Обычно мы работали по "ВЧ" с Москвой не больше часа, и приходилось "прокручивать" наши пластинки, как говорится, в темпе. Порой не обходилось и без забавных казусов. Кроме магнитофонов для контроля наши передачи еще записывали и стенографистки.
В это утро стенографистка не разобрала в передаче несколько слов. Не зная, что говорит пластинка, она попросила остановиться и повторить одно место. Но пластинка продолжала крутиться.
- Алло, алло, стойте, я не разобрала, стойте! - кричала она.
Однако мой голос замолк, лишь когда кончилась пластинка.
- Вы что там, оглохли? - спросил дежурный оператор.
- Нет, все в порядке, сейчас я его поставлю снова, - сказал Спасский.
- Не понимаю, кого поставите снова?
- Автора.
- Как автора, куда?
И только когда в трубке зазвучала корреспонденция с самого начала, операторы в московской студии догадались, в чем дело.
В конце связи по проводам мы имели право минут на пять для личных разговоров с родными в Москве и Ленинграде. Иногда они сами приходили в студию. В это утро по нашей просьбе к аппарату пригласили жену Михаила Ивановича Корпуснова.
Корпуснов не слышал голоса жены три года. На разговор ему отвели только три минуты.
Конечно, он боялся, что не успеет сказать самого главного, пока жена, почти не давая ему говорить, что-то быстро спрашивала, почти захлебываясь словами, и было слышно, как голос ее рокочет в мембране трубки.
А Михаил Иванович отвечал ей только одним словом: "Свидимся".
- Свидимся скоро, Катя! - повторял он с большой гаммой оттенков, всякий раз по-особому произнося это слово - то с нежностью, то с надеждой, то подбадривая жену, то как бы внушая ей что-то важное и серьезное.
- Ребятишек береги, Катя, свидимся, скоро войне конец, а пока я заканчиваю разговор из Берлина. Иди домой, Катя! - сказал он, быстро отрывая от уха трубку, словно бы ему больно было слушать последний вздох и наставления жены.
Он стоял красный и сухой ладонью медленно провел по глазам.
- Ну вот, это лучше любой телеграммы - сам живой голос! Теперь-то уж она будет ждать с легким сердцем, - сказал я Корпуснову.
- Да точно! А что ей скажешь за три минуты! Главное - что живой, а остальное приложится, - сказал он, немного смущенный нашим вниманием к нему. - В общем, горячее спасибо!

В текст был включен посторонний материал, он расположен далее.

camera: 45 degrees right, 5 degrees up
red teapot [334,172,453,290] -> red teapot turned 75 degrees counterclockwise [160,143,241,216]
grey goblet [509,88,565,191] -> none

Еще дежурный по студии в Москве, используя последние секунды связи, торопливо договаривался с нами о следующей передаче, еще не остановился звукозаписывающий аппарат "Престо" и мы просматривали свои записи - не забыли ли чего? - а уже за стеной домика зарокотал мотор.
Это Михаил Иванович Корпуснов сидел в кабинке и короткими гудками нетерпеливо звал нас в машину. Он понимал, что в эти дни каждая минута, которую мы могли провести в Берлине, была потрясающе интересна и столь же неповторима.
Одним словом, пора было ехать к переднему краю, в Берлин, где военная обстановка менялась с каждым часом.